The problem
In the text on P2X2 receptor gating, what did the wild-type-like phenotypes of the double mutants K308R/F44C and K308R/T339S suggest?

Text for analysis
****************
Functional and structural identification of amino acid residues of the P2X2 receptor channel critical for the voltage- and [ATP]-dependent gating

The extracellular ATP-gated cation channel P2X(2) is known to show voltage-dependent gating in spite of the absence of a canonical voltage sensor domain. We previously observed that the hyperpolarization-evoked activation of P2X(2) at the steady state in the presence of ATP varied depending on [ATP]. With increasing [ATP], the conductance-voltage (G-V) relationship shifted to more depolarized potentials and the activation kinetics were accelerated. Using a three-state model consisting of an ATP binding step and a rate limiting gating step, we successfully reproduced the voltage-dependent gating including its [ATP] dependence. In this study, in order to identify the structural basis of voltage and ATP dependence, we analysed various mutants in the Xenopus oocyte expression system under two-electrode voltage clamp. In the ATP binding region mutant K308R, the G-V relationship was shifted towards more hyperpolarized potentials, there was no clear [ATP] dependence, and activation was faster than in wild-type (WT). These results could be simulated by assuming an increase in the off rate of the gating step, in addition to changes in the ATP binding step. With F44C mutation in the 1st transmembrane (TM) region (TM1) or T339S in TM2, activation in low [ATP] was slow and the channel was constitutively active at all membrane potentials in high [ATP]. These results could be simulated by reducing the off rate of the gating step. Phenotypes of the double mutants, K308R/F44C and K308R/T339S, were similar to WT, suggesting that TM and ATP binding region mutants offset the effect of each other. Analysis of the effects on WT of two other agonists, ADP and AP(4)A, revealed that the electrostatic charge is not the sole critical factor. Taking these results together with the recently reported crystal structure, it was suggested that upon binding of ATP, the occupied binding site indirectly interacts with the extracellular end of the TM regions to trigger conformational changes for gating in a voltage-dependent manner.
****************
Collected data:
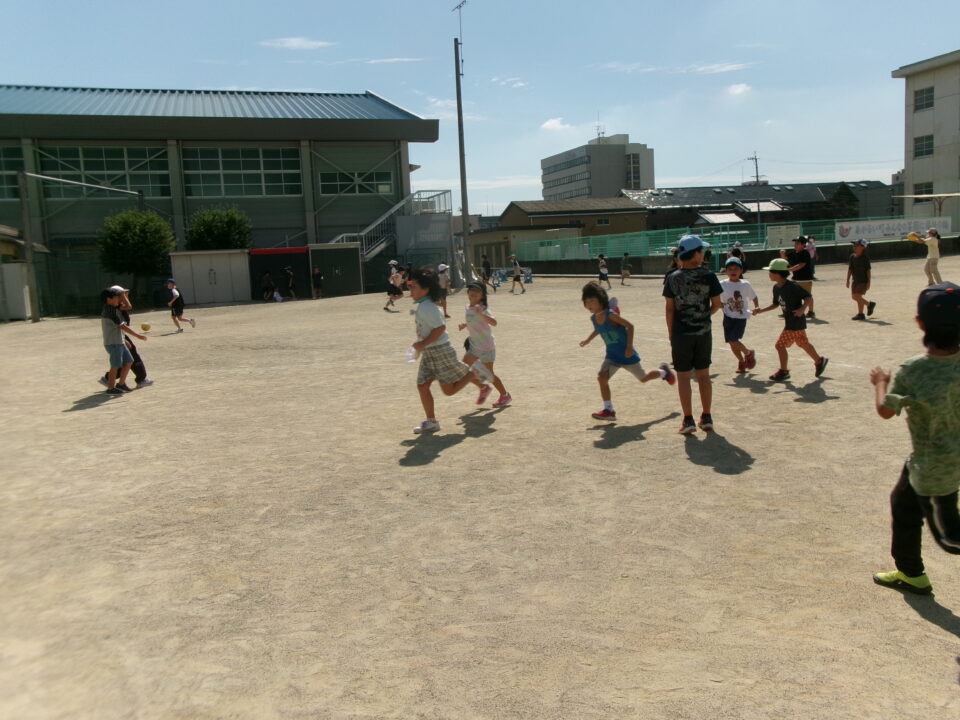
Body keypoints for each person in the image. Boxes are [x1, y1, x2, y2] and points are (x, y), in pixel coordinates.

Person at [869, 281, 960, 596]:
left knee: (951, 538)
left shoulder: (913, 370)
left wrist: (881, 382)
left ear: (920, 323)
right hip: (945, 458)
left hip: (933, 467)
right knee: (903, 504)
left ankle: (911, 572)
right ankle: (911, 573)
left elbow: (885, 410)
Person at [408, 266, 492, 434]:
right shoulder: (424, 306)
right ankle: (431, 421)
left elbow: (440, 328)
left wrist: (421, 344)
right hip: (430, 352)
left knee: (449, 391)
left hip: (440, 351)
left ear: (426, 289)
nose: (410, 290)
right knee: (422, 385)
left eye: (413, 287)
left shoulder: (428, 308)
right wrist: (421, 345)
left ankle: (474, 373)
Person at [581, 282, 674, 420]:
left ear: (601, 300)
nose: (589, 304)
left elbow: (630, 326)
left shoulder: (611, 315)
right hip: (612, 356)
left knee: (643, 378)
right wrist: (588, 339)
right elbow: (599, 329)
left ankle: (663, 372)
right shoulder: (594, 318)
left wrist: (629, 347)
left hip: (627, 356)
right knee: (602, 377)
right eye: (586, 302)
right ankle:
****************
Finished task
They suggested that the transmembrane mutations and the ATP binding region mutation offset each other's effects.